A few months ago, I wrote a blog on “extending business processes to mobile devices” where I talked about certain objective criteria which would kick start the discussion among the team members responsible for developing a “mobile strategy” for their enterprise. Many studies are being done and white papers are being written that corroborate the Mobility trend in the market place with well researched statistics and numbers. Among them the interesting ones are namely., mobile device adoption rate among users, exponential growth of mobile devices and smart phones, transition from desktop to mobility based access to internet, intersection of mobile devices and social media, mobility based banking/e-commerce and how the retail industry is fundamentally being altered by smart phones (locating a store and price comparisons are most used features via mobile devices).
Over the course of 2011 working with multiple customers, I observed that SAP customers clearly recognize and acknowledge that “mobility” is a “game changer” but find it a bit challenging to determine when and how to get started. Another common theme, I observed is that almost all the customers had a strong preference to drive “external facing” transformation first before “internal facing” one. In other words, SAP customers’ immediate interests was in making the interactions with their customers, sales representatives, dealers and vendors more effective and efficient. In the subsequent phase they would like to leverage mobility to improve the productivity of their internal workforce (for e.g. leave request, workflow and travel & expense management). Due to this focus on external facing transformation, I noticed an extraordinary desire to get this right and ensure success in achieving their Mobility Transformation.

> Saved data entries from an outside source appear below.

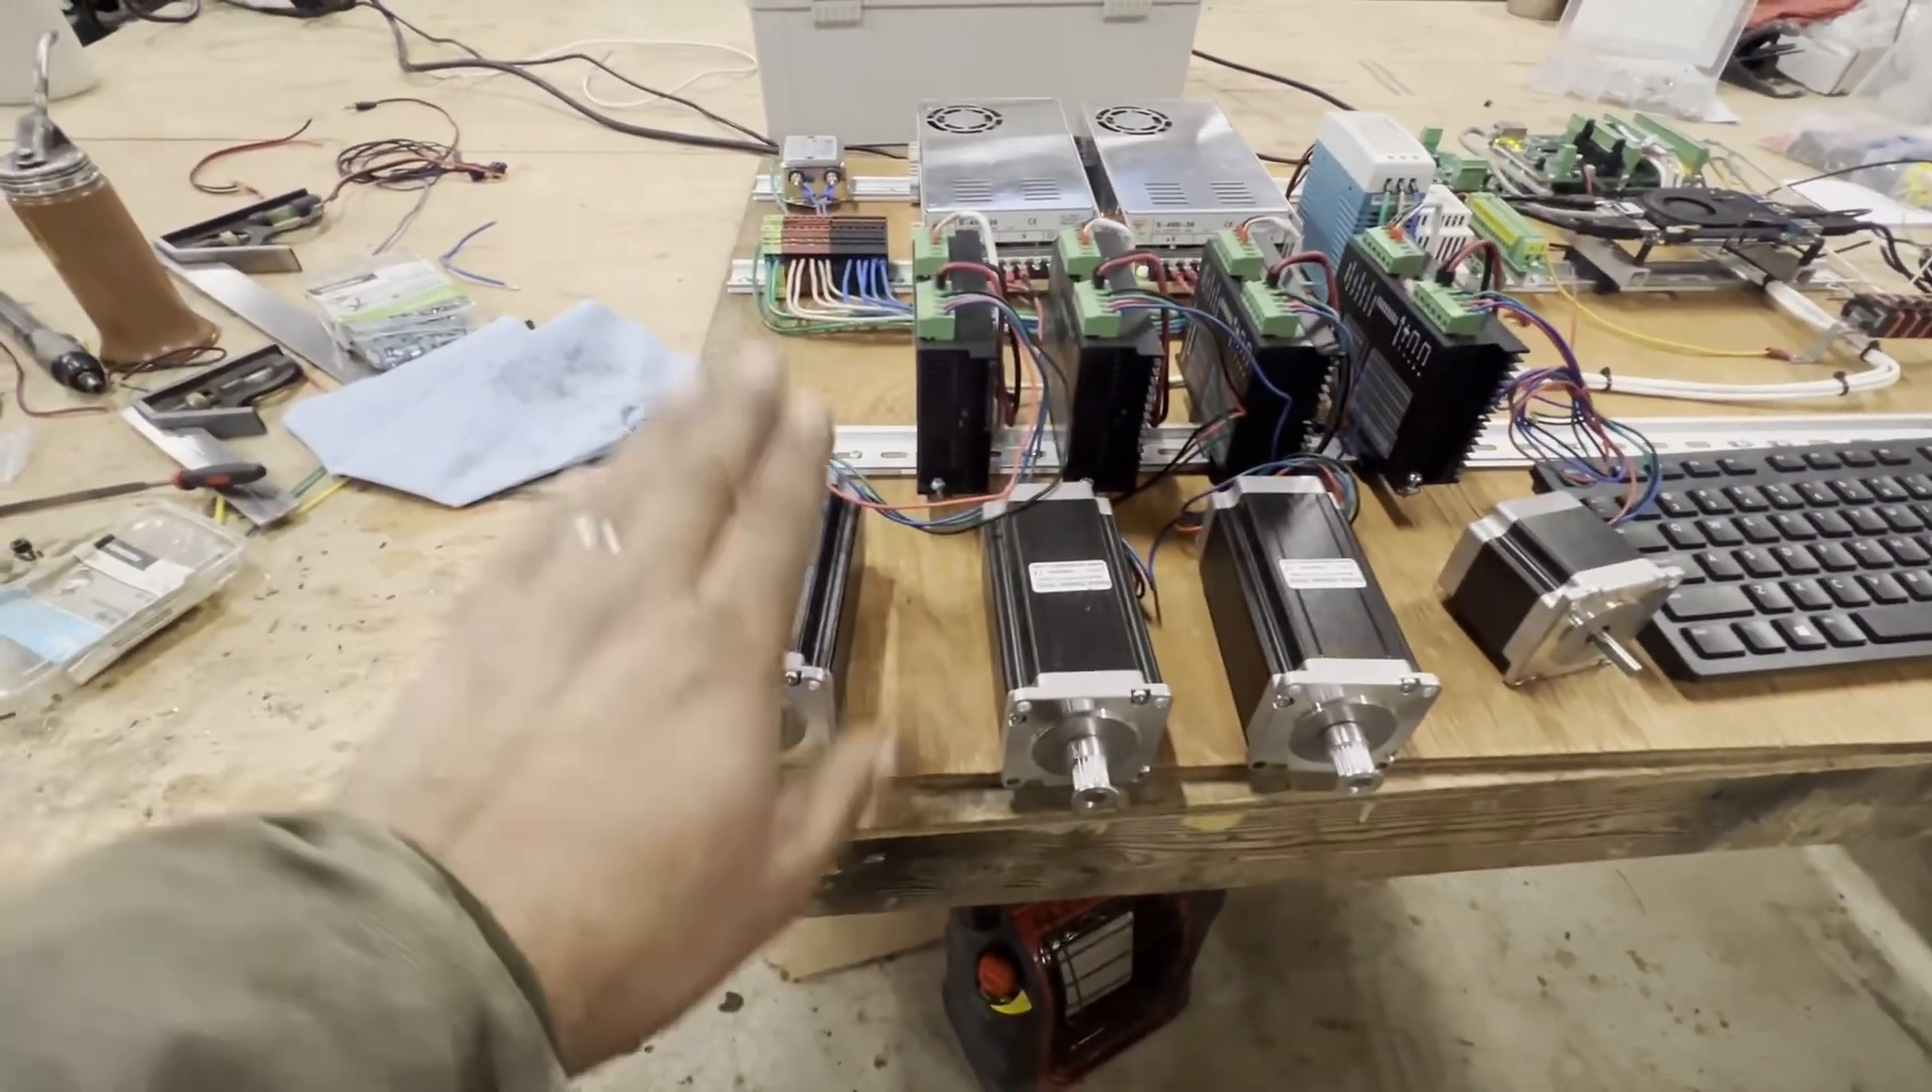I don't have my CNC table yet, I just have my motor set up, so I have my X, my Y, and my Z here.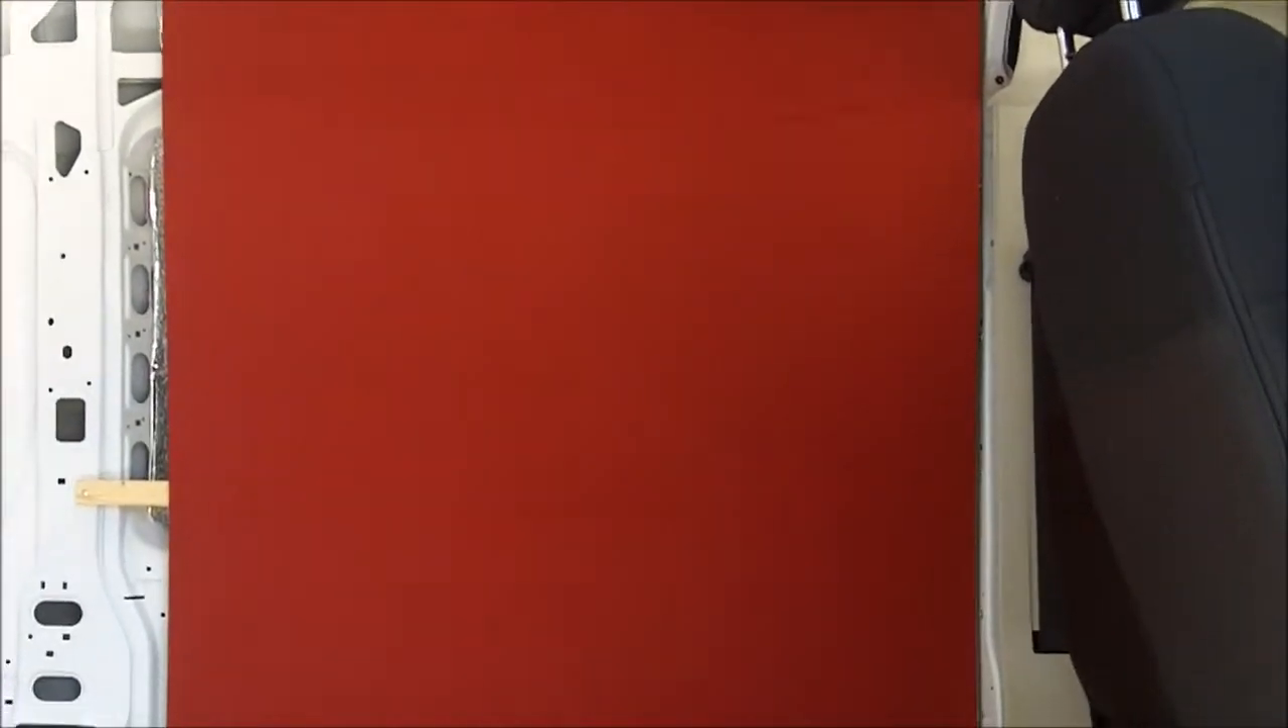Alright, we got our first panel up in our van.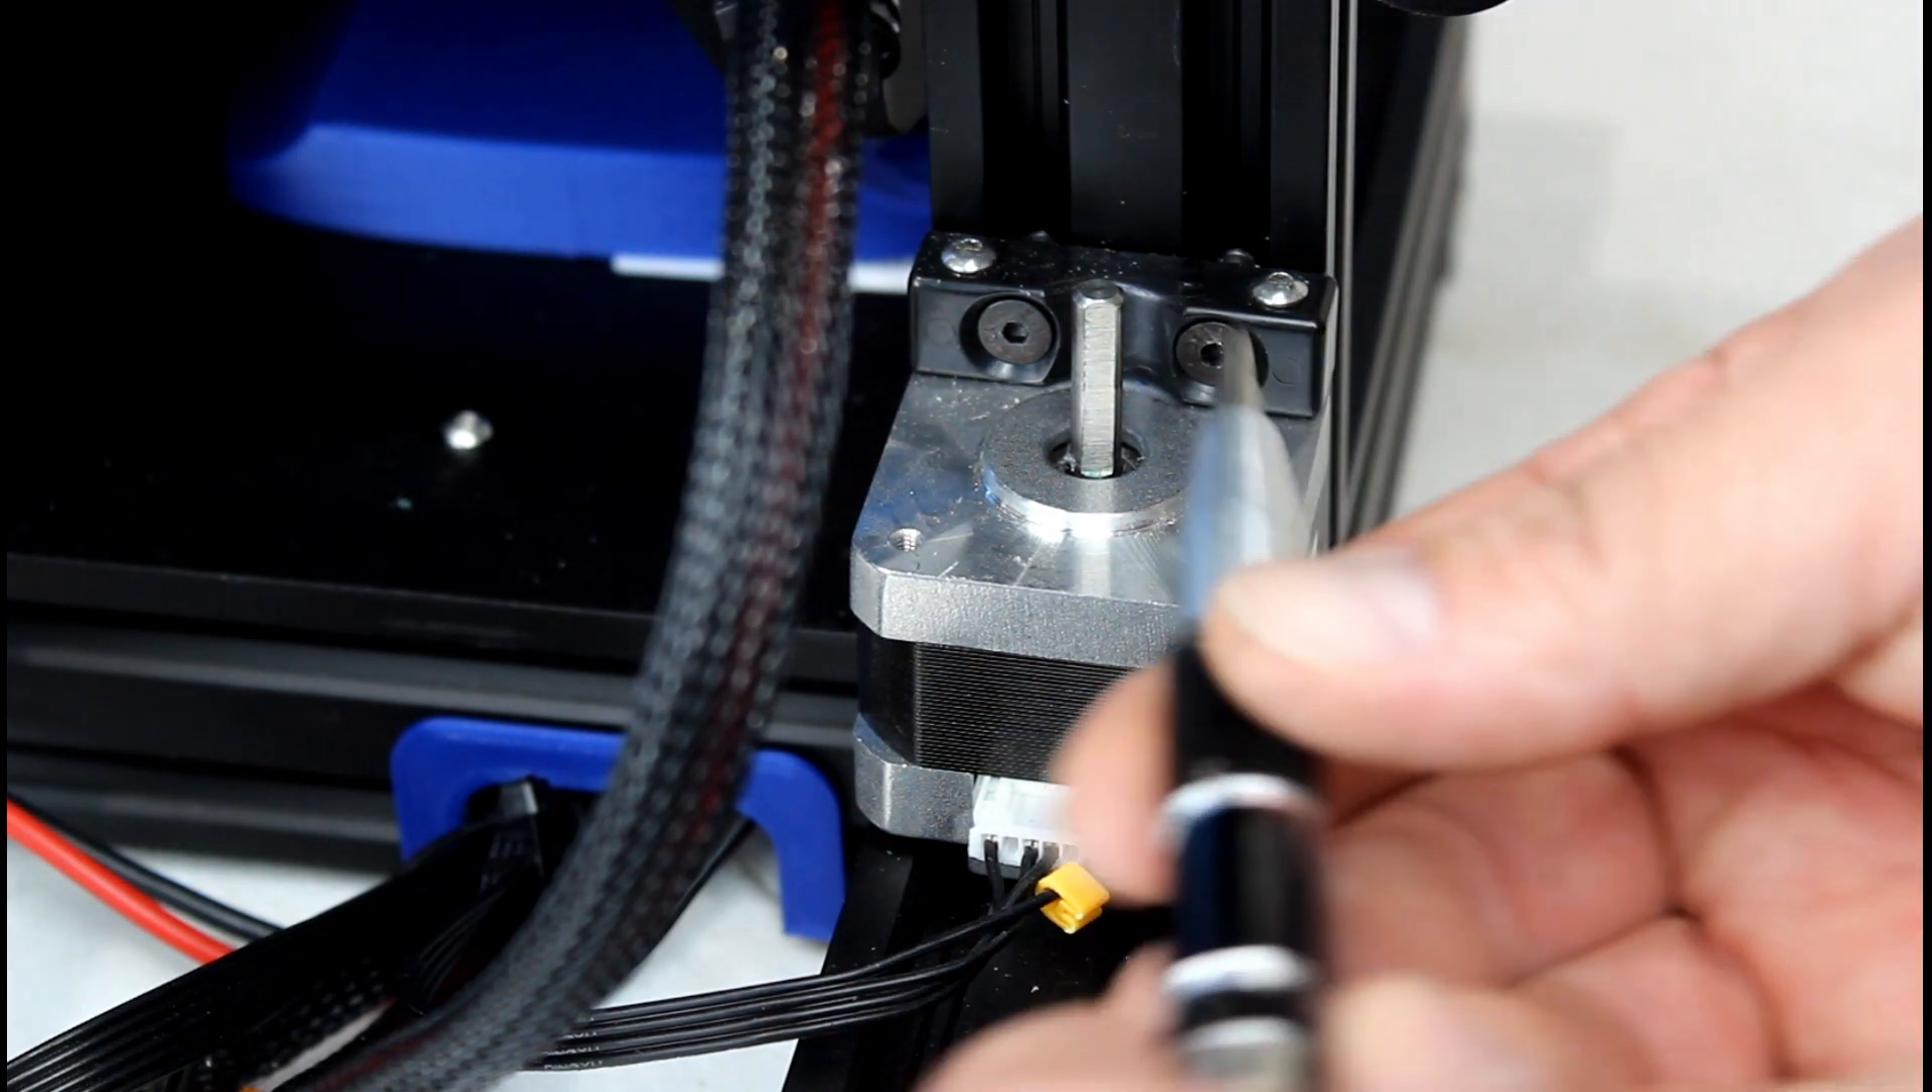So what I actually had to do, because I was having a hard time getting to these screws and I didn't want to strip the screws out, is I actually took the whole coupler off of the stepper motor.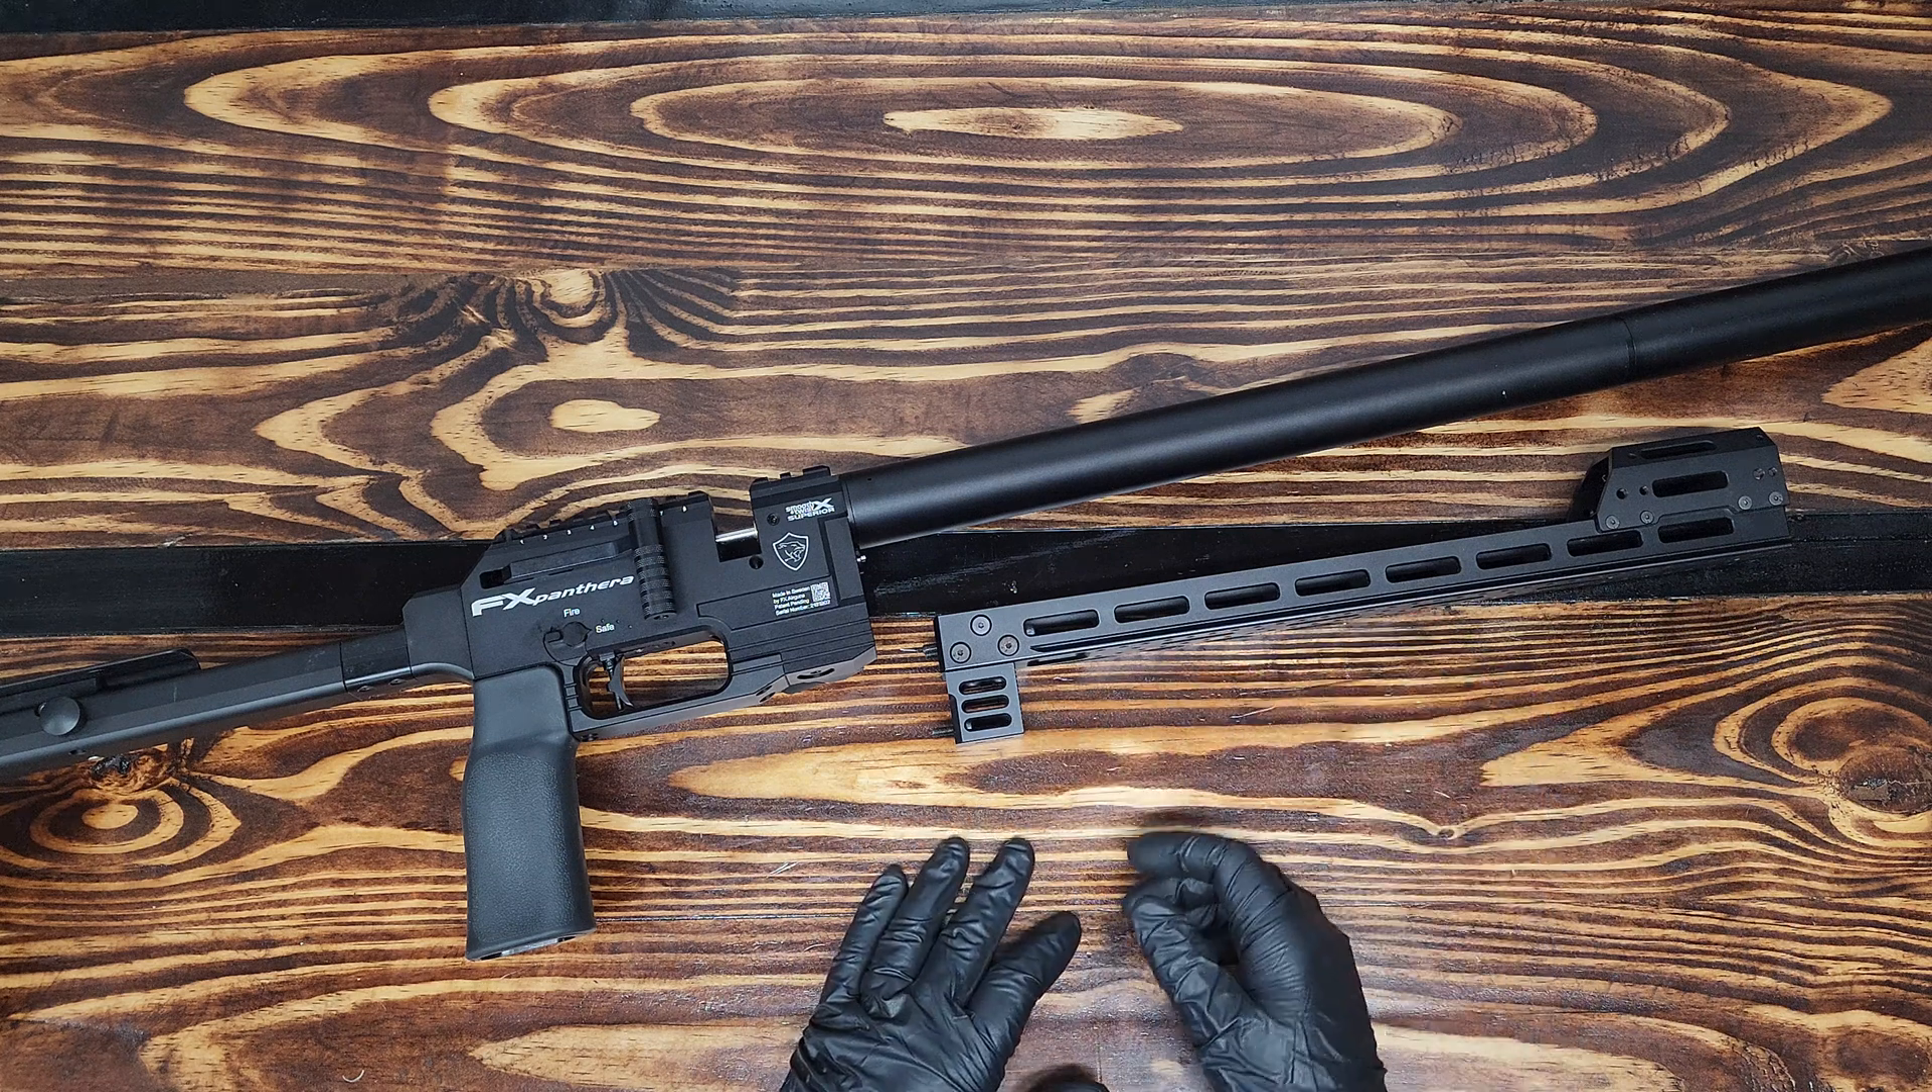As you can see in this video we've already removed the chassis.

This means it is vital to take a top down approach of defining the “Strategy and Vision” for Mobility transformation first before making any software or technology decisions, determining which applications to develop and which audience segment to deploy. Mobility Transformation undertaking requires serious thoughts and considerations on the following four topics in the same order of priority. I want to highlight a few of the considerations here.
Over the last 12 months Mobility has moved from being on the periphery to center of key enterprise’s IT strategy outlook. This demands a strong due diligence to develop the strategy & vision for Mobility transformation. Mobility transformation cannot be viewed from a pure technology perspective and a holistic mobility strategy is required that supports the enterprise’s vision and delivers real business values. Enterprises need to understand the business strategy for the next 3 years and ensure their Mobility strategy aligns with that business strategy. This strategy must drive which mobility trends to embrace, which business processes need to be mobilized, software & technology platform decisions, developing mobile applications and procuring necessary professional services to bring this all together. The mobility strategy should drive the roadmap and subsequent investment decisions as well.
The Mobility Architecture has several components that need to work seamlessly in supporting a robust experience for the end users. The architecture must enable what SAP terms as 4 Cs namely, “Create, Connect, Consume & Control”.
- Create – Develop mobile applications once and the ability to deploy across multiple mobile device types
- Connect – Seamless connection to the transactional systems and rendering the information to end user’s devices
- Consume – Support the consumption of mobile applications by users with different device types
- Control – Support remote and “on the air” mobile device management capabilities (provision, deploy applications and de-commission of devices)
The architecture must also enable evolving mobile web application standards (e.g. HTML5) and include support for underlying infrastructure that balances performance requirements with the enterprise’s inherent security needs. Hence, a fully specified reference architecture should be defined first that explains how the mobility platform will fit into an enterprise’s existing landscape and also serve as a blueprint for the evolution of the architecture in the subsequent years. This must be the done prior to embarking on the design and development of mobile applications.
As with any major transformation effort, a time bound roadmap is needed in order to introduce the necessary changes in a structured and methodical way. The roadmap should show the priority and sequence of the initiatives needed to fulfill the vision in the short term (6 months), medium term (6 to 18 months) and long term (18-36 months). The roadmap should clearly define the evolution of mobility footprint within the enterprise in a phased manner depicting the interdependencies among the initiatives, show when the capabilities defined in the strategy will be realized and when the applications will be developed and rolled out to which user/market segments.
Finally to bring all the three elements mentioned above there has to be a clear execution plan supported by the necessary resources and a firm commitment/sponsorship from both business and IT executive leadership to turn the mobility vision into reality.
I would like to conclude this post with the good news that SAP is uniquely positioned to support our customers’ “Mobility Transformation” journey during the entire lifecycle. In other words, SAP can be a one stop partner to our customers that can serve “soup to nuts” offerings comprised of software Products, Solutions and Professional Services in the mobility space.